As an Egyptian Muslim middle class girl, I didn’t know much about mental health and mental illness growing up. I’ve seen homeless people showing symptoms of mental illness but I didn’t really give much thought to it at the time. As a teenager I kept hearing men who spent their lives studying religion, but never studied how the human brain and emotions work, claiming with a disturbing amount of certainty that mental illness is itself a symptom of another illness called “lack of faith”, and I believed them because I didn’t know better about the topic or myself.
Knowing Better
My heart spoke against condemning and judging the mentally ill before my mind, I was sympathetic and compassionate and something inside of me just knew that there was something wrong with the way mental illness is talked about in our society. My mind followed soon after when I discovered Wikipedia and documentary films (I was already a hungry reader but psychology books weren’t on my radar back then). Very soon I learned that sometimes parts of the brain are responsible for things like happiness and relaxation.
Figuring myself out
Having educated and more-aware-than-average parents also helped because by the time I was thirteen years old it was very clear that I needed help.

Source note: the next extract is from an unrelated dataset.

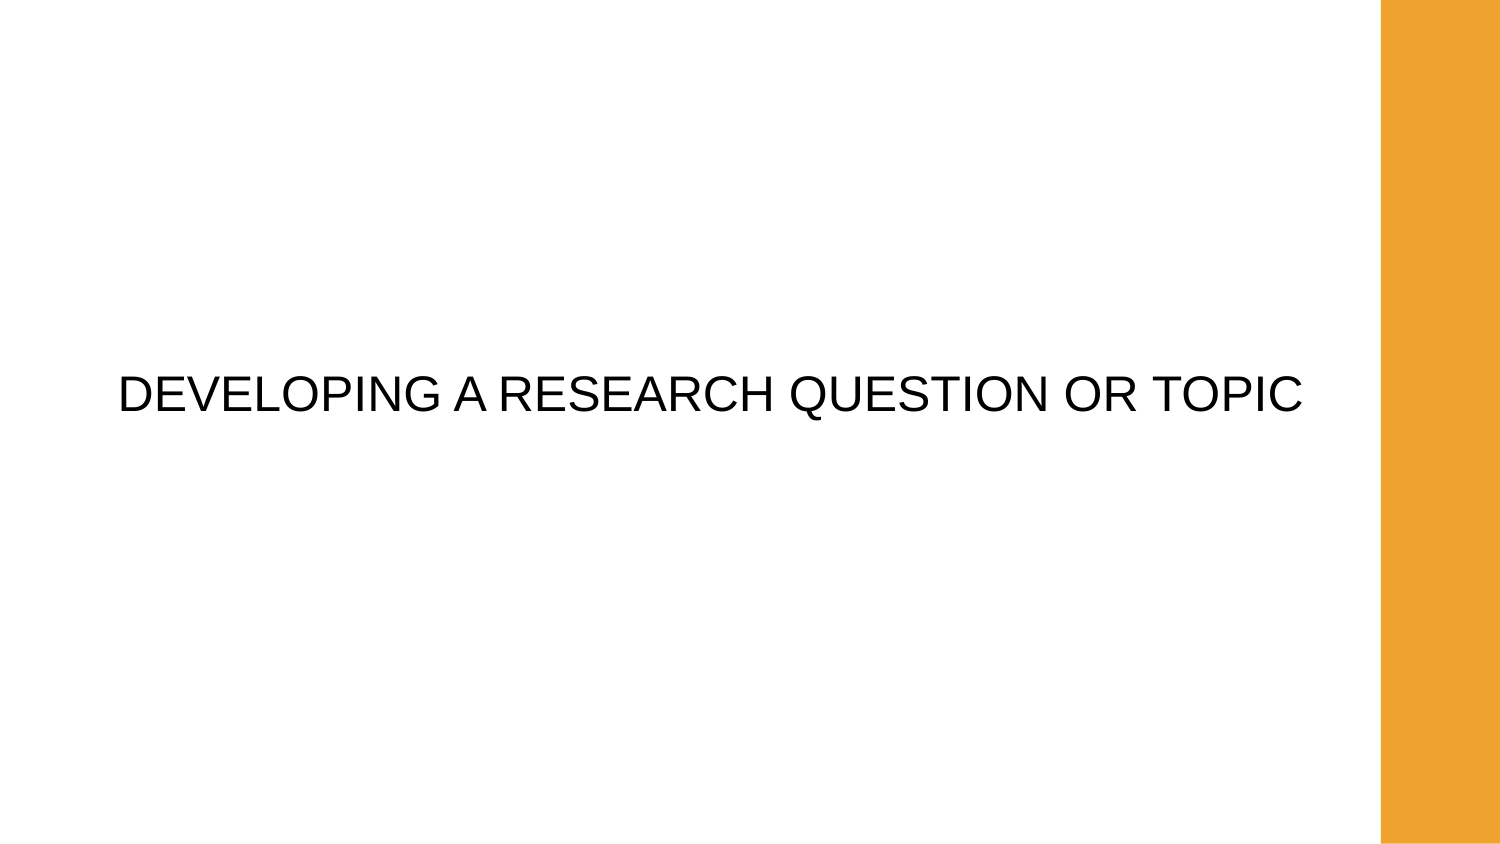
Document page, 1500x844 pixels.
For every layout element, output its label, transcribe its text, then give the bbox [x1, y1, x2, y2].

title DEVELOPING A RESEARCH QUESTION OR TOPIC [0, 325, 1422, 464]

I was a quiet, polite and smart girl, but I was socially awkward, had very few fiends and had a hard time focusing on school work, while reading anything that wasn’t school related was a joy to me. They had no idea which of the things I’ve just mentioned were normal (red: as seen by society) and which are not, it took a few tries and more importantly it took for me to grow up, read, research and go to a therapist of my choice to get a clear picture and here it is: my name is Aya, I’m an introvert, I have Attention Deficit Disorder and I was diagnosed a day after my 29th birthday.
My journey with ADD didn’t start and isn’t ending with the diagnosis and I would like to share it with whoever made it this far into the article hoping that it would help us both.